Material for the task below:

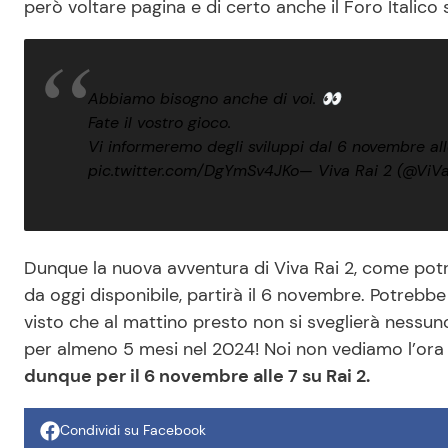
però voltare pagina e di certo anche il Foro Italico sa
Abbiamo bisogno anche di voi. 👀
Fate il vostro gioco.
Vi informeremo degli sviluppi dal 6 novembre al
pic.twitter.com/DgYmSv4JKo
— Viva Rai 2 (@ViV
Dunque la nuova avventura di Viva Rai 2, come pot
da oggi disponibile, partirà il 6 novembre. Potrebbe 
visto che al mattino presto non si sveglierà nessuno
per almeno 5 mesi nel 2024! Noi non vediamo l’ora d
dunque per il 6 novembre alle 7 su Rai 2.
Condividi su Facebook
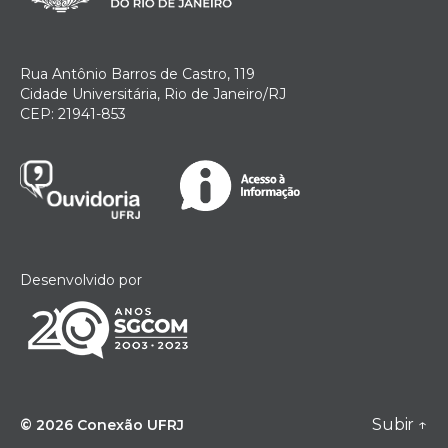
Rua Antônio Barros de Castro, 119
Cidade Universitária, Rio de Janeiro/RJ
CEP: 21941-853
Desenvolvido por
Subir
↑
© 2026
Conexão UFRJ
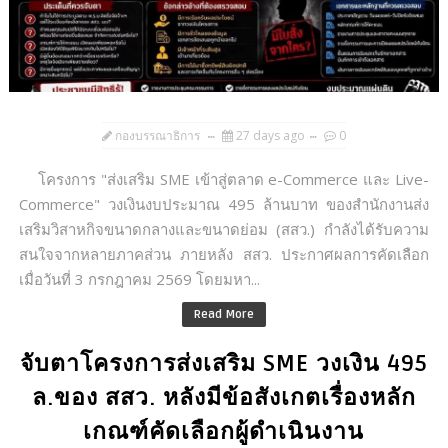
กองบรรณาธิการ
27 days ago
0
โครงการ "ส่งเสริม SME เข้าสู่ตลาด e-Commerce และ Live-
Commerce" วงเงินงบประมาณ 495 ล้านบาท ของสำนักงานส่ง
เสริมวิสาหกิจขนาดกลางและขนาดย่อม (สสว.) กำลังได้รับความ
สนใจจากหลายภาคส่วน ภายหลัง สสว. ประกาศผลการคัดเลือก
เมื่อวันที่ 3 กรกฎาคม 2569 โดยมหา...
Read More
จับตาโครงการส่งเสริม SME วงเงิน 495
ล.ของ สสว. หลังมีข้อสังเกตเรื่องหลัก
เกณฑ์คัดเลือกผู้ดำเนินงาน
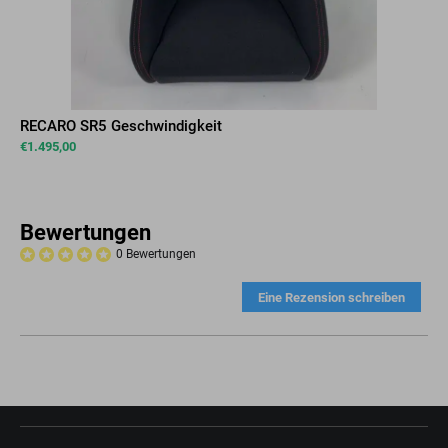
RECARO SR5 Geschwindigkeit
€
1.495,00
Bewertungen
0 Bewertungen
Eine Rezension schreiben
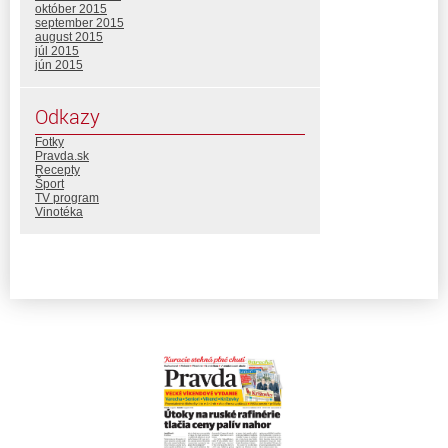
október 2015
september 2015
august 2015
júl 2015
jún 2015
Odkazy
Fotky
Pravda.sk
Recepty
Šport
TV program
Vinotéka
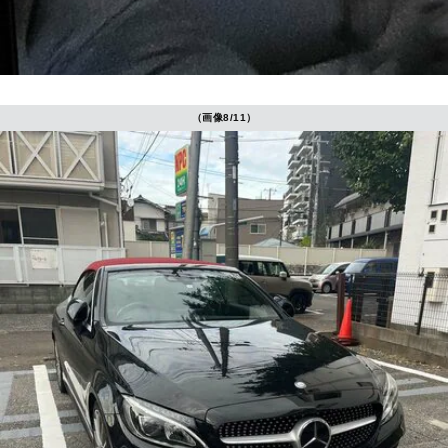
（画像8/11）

End of Material for the task.
Material for the task below:

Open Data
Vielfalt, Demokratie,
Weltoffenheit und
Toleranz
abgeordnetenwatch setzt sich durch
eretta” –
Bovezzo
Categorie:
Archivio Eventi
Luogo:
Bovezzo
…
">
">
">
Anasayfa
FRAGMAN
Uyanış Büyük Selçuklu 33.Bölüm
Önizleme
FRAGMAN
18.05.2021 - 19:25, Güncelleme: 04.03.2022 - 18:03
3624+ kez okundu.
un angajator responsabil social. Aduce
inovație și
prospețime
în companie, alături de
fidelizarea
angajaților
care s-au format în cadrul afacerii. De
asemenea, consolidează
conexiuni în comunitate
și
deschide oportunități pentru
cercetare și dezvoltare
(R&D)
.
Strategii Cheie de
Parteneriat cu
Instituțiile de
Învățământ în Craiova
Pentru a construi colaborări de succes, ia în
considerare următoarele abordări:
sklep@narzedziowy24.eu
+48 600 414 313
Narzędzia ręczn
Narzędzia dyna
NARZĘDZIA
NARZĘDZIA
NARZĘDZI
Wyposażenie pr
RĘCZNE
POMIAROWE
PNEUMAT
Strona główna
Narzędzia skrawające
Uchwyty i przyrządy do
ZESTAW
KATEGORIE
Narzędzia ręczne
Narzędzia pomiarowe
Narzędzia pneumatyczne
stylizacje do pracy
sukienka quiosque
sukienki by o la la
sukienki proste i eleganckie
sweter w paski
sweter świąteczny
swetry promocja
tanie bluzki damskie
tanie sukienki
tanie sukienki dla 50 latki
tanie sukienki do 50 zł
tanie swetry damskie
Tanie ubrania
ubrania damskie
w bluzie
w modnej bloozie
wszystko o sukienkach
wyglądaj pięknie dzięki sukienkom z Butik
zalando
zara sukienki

End of Material for the task.

Please print, word for word, the lines from the one containing "Rua Antônio Barros de Castro, 119" up to and including the one containing "Conexão UFRJ".

Rua Antônio Barros de Castro, 119
Cidade Universitária, Rio de Janeiro/RJ
CEP: 21941-853
Desenvolvido por
Subir
↑
© 2026
Conexão UFRJ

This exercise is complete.